Image via the MTA New York City Transit by Marc A. Hermann
From its phase out of the MetroCard to the arrival of inclusive subway announcements, the MTA has been keeping busy with a slew of new updates. In latest transit news: it’s now partnering with the city’s transit union to launch a year-long pilot program that will create hundreds of “customer service ambassadors,” who will be stationed around various subway stations across New York City. The agreement between the two parties calls for a set number of station agents and a wage increases for those who want to take part in the program, reports amNewYork. Instead of occupying a post behind glass booths, these ambassadors will roam around station mezzanines and platforms to assist commuters with questions regarding anything from service changes to MetroCard machines; they will also be equipped with iPhones, which will allow employees to communicate with each other and relay real time updates to riders. For now, the MTA will prioritize the most foot-trafficked stations, including Times Square, Grand Central and Penn Station.

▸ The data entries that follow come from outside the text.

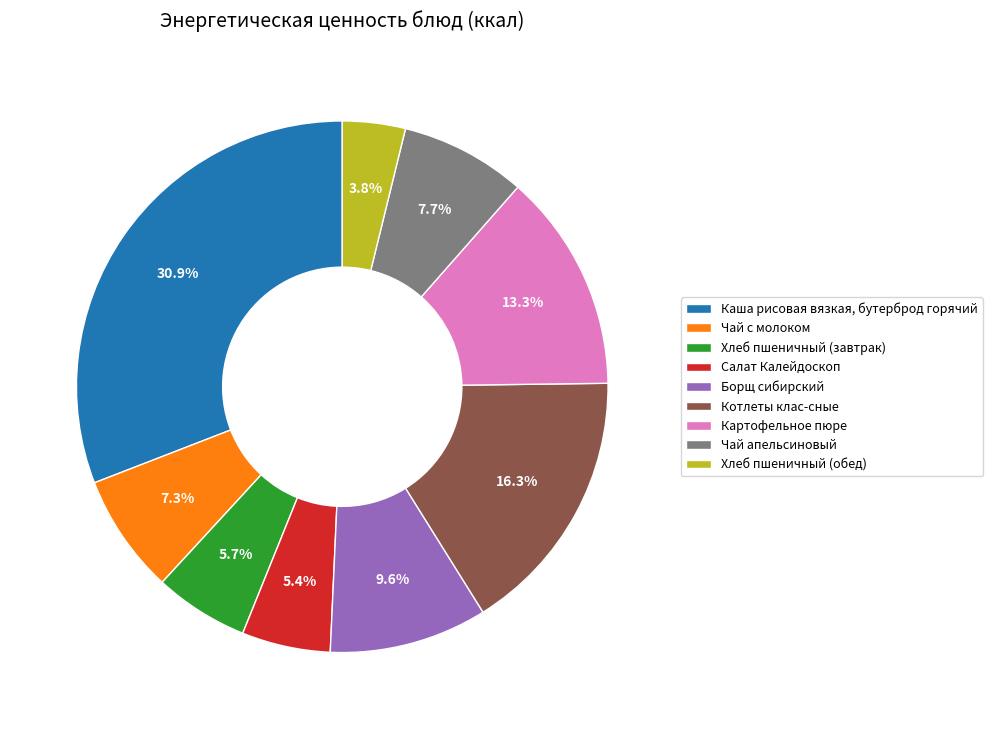

Which category has the biggest portion of the pie?

Каша рисовая вязкая, бутерброд горячий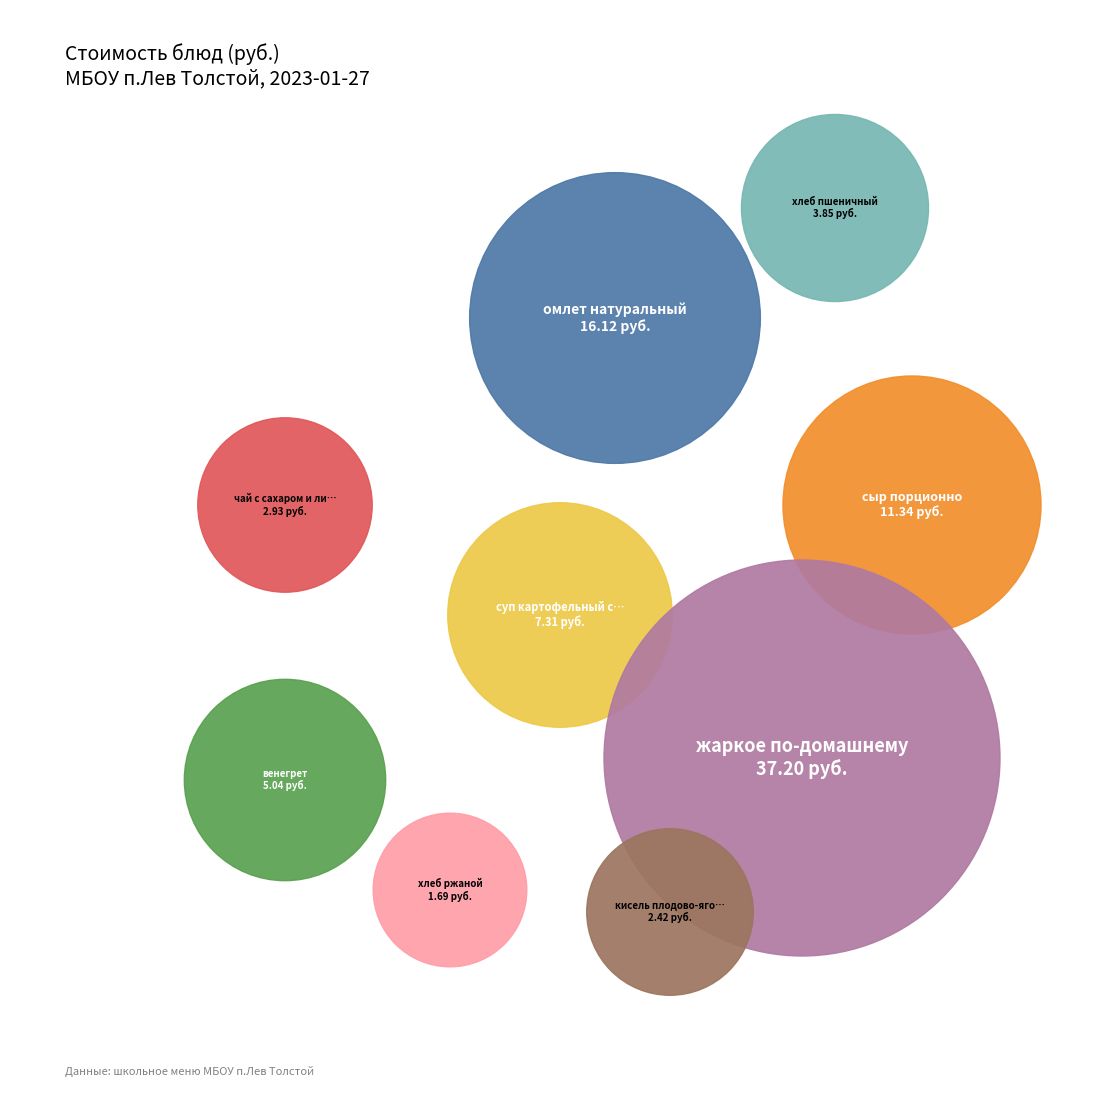

Does суп картофельный с рисовой крупой account for over 50% of the chart?

No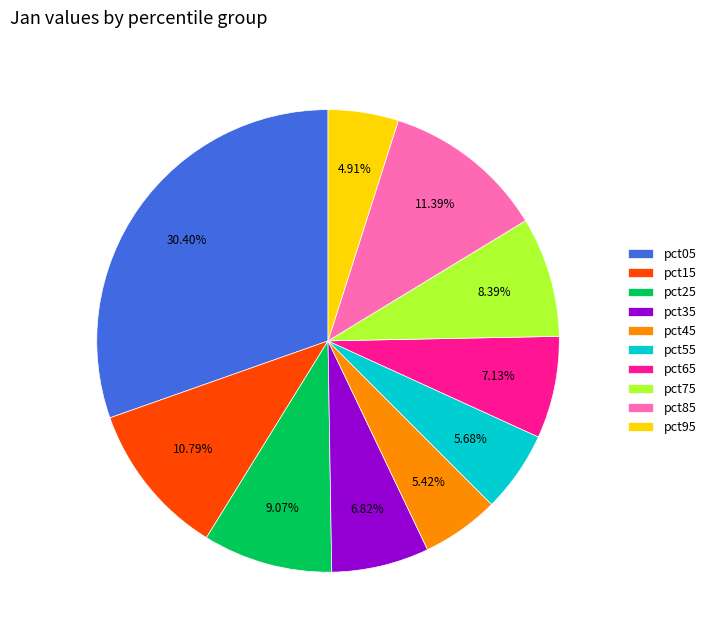

Does any single category account for the majority?

No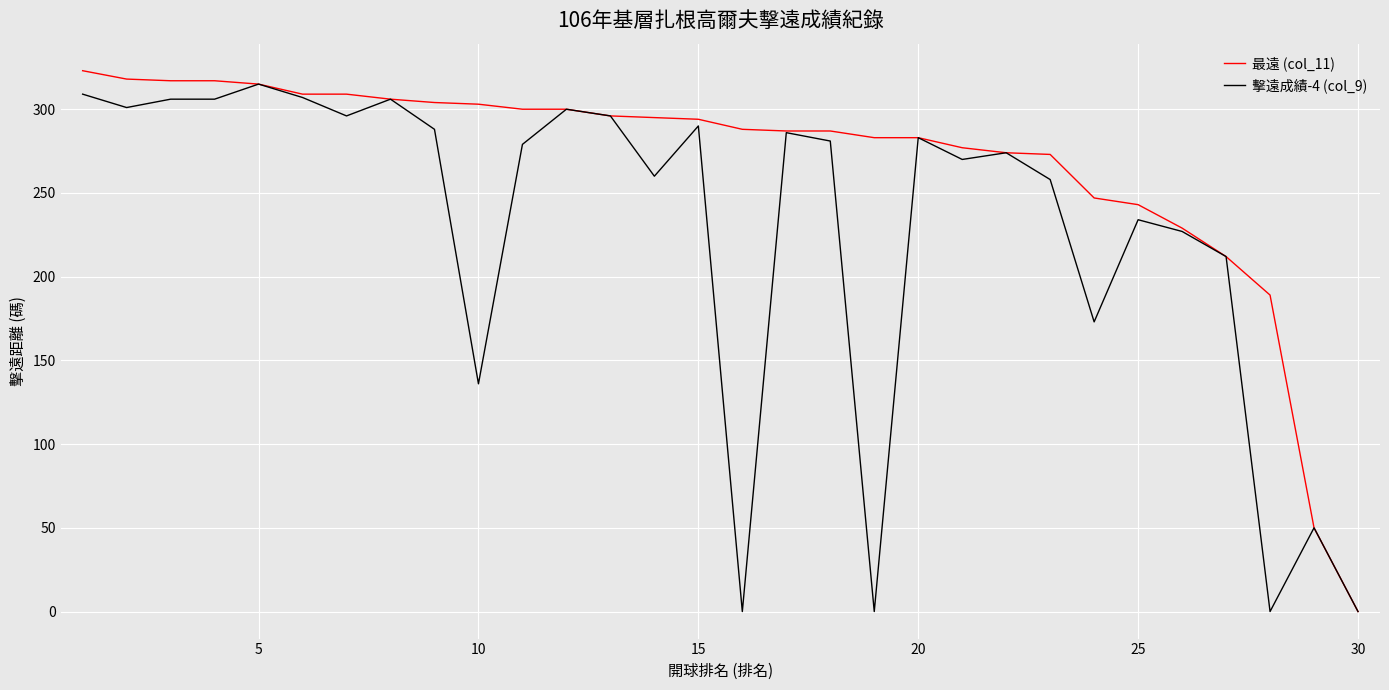

What is the maximum value for 擊遠成績-4 (col_9)?

315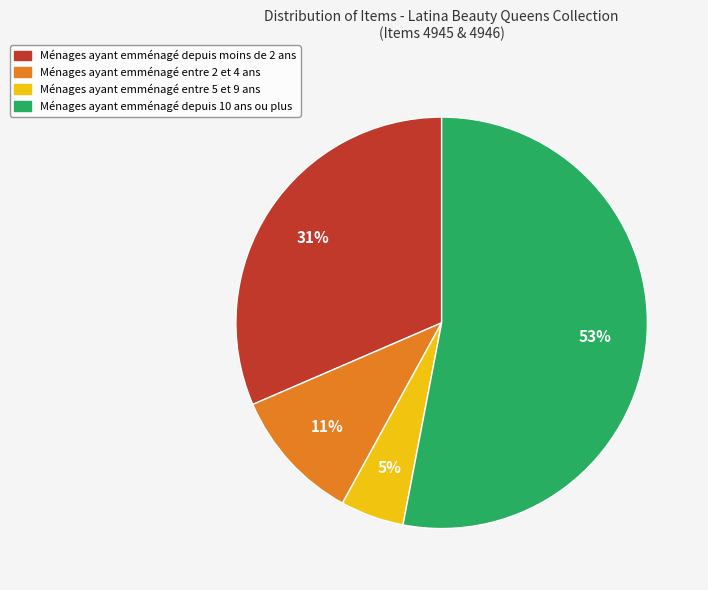

How many segments does this pie chart have?

4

According to NYPost, 355 current station agents can volunteer for the ambassador role, a position that will pay $1 more than what their hourly wages are now. Ambassadors will not replace the role of the station agent; any booth worker who leaves for the new position will be replaced by a new employee.
“We’re fundamentally changing our approach to customer service in order to give real-time and better information across the system- and that includes significant face-to-face customer service enhancements,” said MTA spokesman Jon Weinstein. “We’re giving our front-line staff more and better information that they can directly convey to riders.”
Customer service ambassadors will be selected and specially trained over the course of the next several weeks. They will wear distinct uniforms to make them easily identifiable to commuters.